Photographie d’Énora (2013)

« J’habite un petit village à 7 km de Sens qui s’appelle Fontaine la gaillarde. C’est un village d’à peine 500 habitants. Cela explique pourquoi je n’ai pas pris de photos à un endroit où il y a des gens, car pour moi Fontaine est un village un peu triste et loin de tout (Même si on peut vraiment passer de très bons moments si on est bien accompagné). La photo que j’ai prise représente le cœur du village avec l’église et le lavoir qui est très joli au printemps, qui Énora ne met pas seulement en avant le patrimoine de son village mais la convivialité y régnant lorsqu’elle vient à cet endroit avec ses amis. Elle ne cache pas aussi les mauvais côtés de sa commune : petit nombre d’habitants, triste, loin de tout. Mais, pour rendre compte de son village, elle a fait le choix de montrer ce qui était le plus charmant. C’est d’ailleurs cet endroit qui compte dans sa sociabilité. Il y a donc bien une relation dynamique entre l’acteur individuel et l’objet périurbain. Ce dernier est un espace pratiqué, investi et approprié même si les jeunes regrettent son manque d’aménité.

2.3 Un état transitoire témoin de la construction identitaire

En dehors de ceux qui valorisent leur commune en insistant sur ses particularités ou en exposant leurs sociabilités, le choix de lieux du quotidien ou d’un panorama paysager témoigne le plus souvent d’un état transitoire de la construction identitaire. Le repli sur la maison, le choix de présenter des axes de communication ou un bâtiment administratif tel que la mairie montre que le rapport à la commune de résidence est ambivalent. Cette ambivalence est liée à leur histoire personnelle, résidentielle ou à l’histoire de la commune mais aussi à la localisation résidentielle en périphérie de village ou dans un hameau (Pinson, Thomann, 2002), l’ensemble de ces facteurs se combinant.

Cet état est instable, en construction permanente comme en témoigne l’attachement à sa commune apparue chez Marianne au cours de ses études supérieures. Lycéenne, elle ne se sentait pas de Villeneuve-sur-Yonne, étudiante en classes préparatoires à Paris, habiter là est une manière de se distinguer des autres, quitte à être « le mouton noir » de la classe. Voilà ce qu’elle disait à 16 ans : « Si on me demande d’où je suis, je dirais que je suis de l’endroit où j’habite. Mais, je n’irais pas m’inventer une identité. Je n’en parlerai pas.

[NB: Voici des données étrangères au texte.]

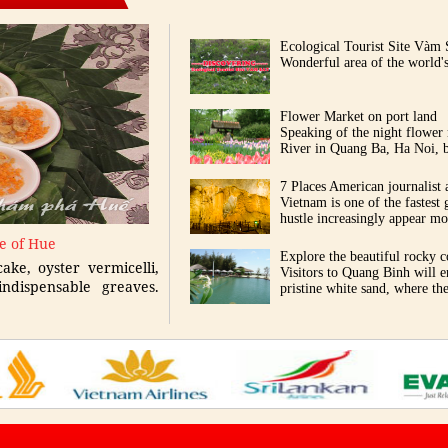
Ecological Tourist Site Vàm 
Wonderful area of the world's
Flower Market on port land
Speaking of the night flower
River in Quang Ba, Ha Noi, b
7 Places American journalist 
Vietnam is one of the fastest 
hustle increasingly appear mor
ne of Hue
Explore the beautiful rocky c
ake, oyster vermicelli,
Visitors to Quang Binh will 
ndispensable greaves.
pristine white sand, where th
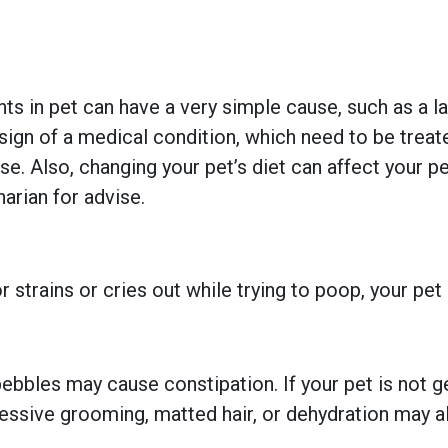
 in pet can have a very simple cause, such as a lack
gn of a medical condition, which need to be treated
se. Also, changing your pet’s diet can affect your pe
narian for advise.
r strains or cries out while trying to poop, your pet
bbles may cause constipation. If your pet is not ge
ssive grooming, matted hair, or dehydration may a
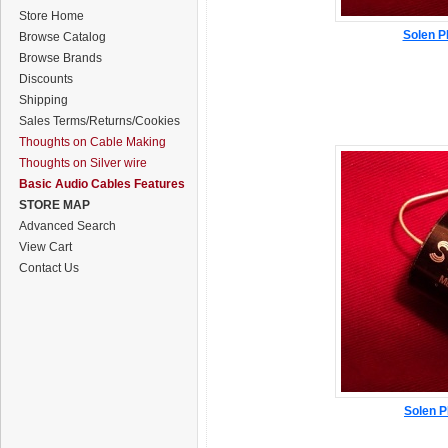
Store Home
Solen P
Browse Catalog
Browse Brands
Discounts
Shipping
Sales Terms/Returns/Cookies
Thoughts on Cable Making
Thoughts on Silver wire
Basic Audio Cables Features
STORE MAP
Advanced Search
View Cart
Contact Us
Solen P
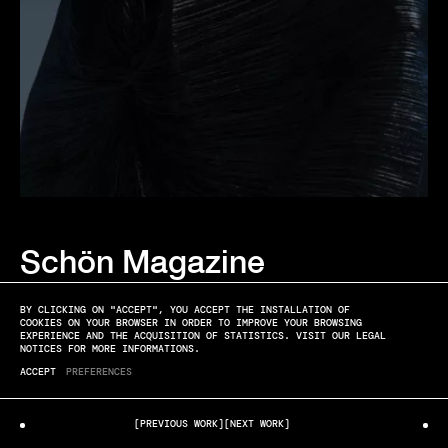
Schön Magazine
ANNA & JACQUES
BLUE HOUR
BY CLICKING ON "ACCEPT", YOU ACCEPT THE INSTALLATION OF
COOKIES ON YOUR BROWSER IN ORDER TO IMPROVE YOUR BROWSING
EXPERIENCE AND THE ACQUISITION OF STATISTICS. VISIT OUR LEGAL
NOTICES FOR MORE INFORMATIONS.
ACCEPT
PREFERENCES
[PREVIOUS WORK]
[NEXT WORK]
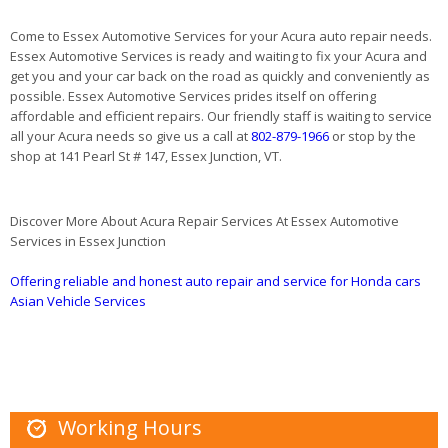
Come to Essex Automotive Services for your Acura auto repair needs.
Essex Automotive Services is ready and waiting to fix your Acura and
get you and your car back on the road as quickly and conveniently as
possible. Essex Automotive Services prides itself on offering
affordable and efficient repairs. Our friendly staff is waiting to service
all your Acura needs so give us a call at
802-879-1966
or stop by the
shop at 141 Pearl St # 147, Essex Junction, VT.
Discover More About Acura Repair Services At Essex Automotive
Services in Essex Junction
Offering reliable and honest auto repair and service for Honda cars
Asian Vehicle Services
Working Hours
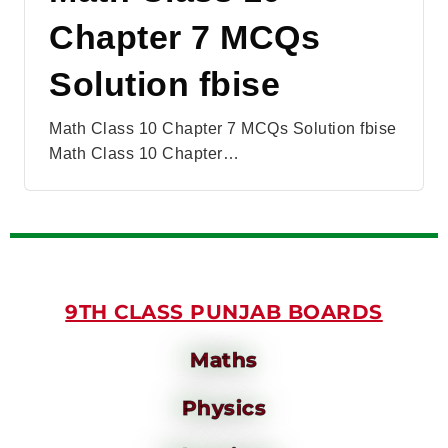
Chapter 7 MCQs
Solution fbise
Math Class 10 Chapter 7 MCQs Solution fbise
Math Class 10 Chapter…
9TH CLASS PUNJAB BOARDS
Maths
Physics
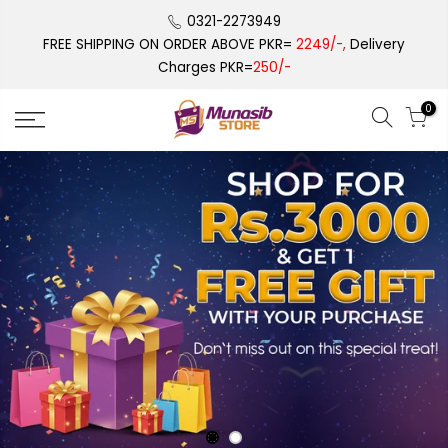
Skip
0321-2273949
to
FREE SHIPPING ON ORDER ABOVE PKR=
2249/-,
Delivery
content
Charges PKR=
250/-
0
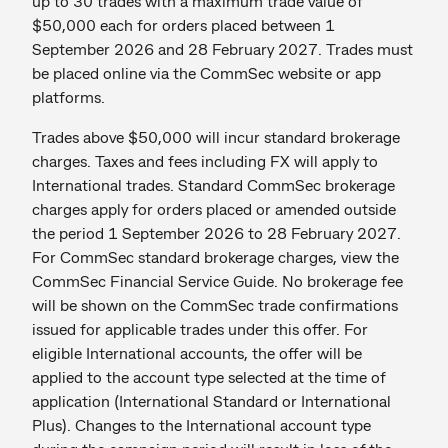
up to 30 trades with a maximum trade value of
$50,000 each for orders placed between 1
September 2026 and 28 February 2027. Trades must
be placed online via the CommSec website or app
platforms.
Trades above $50,000 will incur standard brokerage
charges. Taxes and fees including FX will apply to
International trades. Standard CommSec brokerage
charges apply for orders placed or amended outside
the period 1 September 2026 to 28 February 2027.
For CommSec standard brokerage charges, view the
CommSec Financial Service Guide. No brokerage fee
will be shown on the CommSec trade confirmations
issued for applicable trades under this offer. For
eligible International accounts, the offer will be
applied to the account type selected at the time of
application (International Standard or International
Plus). Changes to the International account type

Je sais pas ce que j’aurais à dire. Pour moi, Villeneuve-sur-Yonne, j’y vis et c’est tout. » Et ce qu’elle en dit après une année de classe préparatoire au Lycée Fénélon à Paris : « Les élèves de la classe me trouvent très exotique ! (…) Je me suis faite remarquer ! J’aurais pas dû ! En Histoire, on a parlé des petites villes comme Villeneuve-sur-Yonne qui dépendaient du roi. (…) Et là, la prof elle dit : "J’ai pas eu l’occasion de visiter des petites villes fortifiées mais il doit y en avoir encore aujourd’hui". J’ai dit : "Ben oui. Y’en a encore ! Alors je leur ai expliqués". (…) On m’a pris pour un petit oiseau tombé du nid. » Son regard sur la commune a changé et ne cesse de changer au fil des rencontres (voir chapitre 6). Plus elle s’éloigne, pour ses études, de sa commune, plus elle développe un sentiment de la perte de quelque chose. Elle valorise, par le biais de la patrimonialisation, cette commune qu’elle trouvait très banale quand elle était lycéenne.

Le parcours de Marianne montre à quel point, dans le cadre de la construction identitaire, son rapport à l’espace habité est complexe, en devenir constant. Le terme

« périurbain », donné à ces espaces entre la ville et la campagne, en construction, s’applique d’autant mieux à ces jeunes, eux mêmes en construction.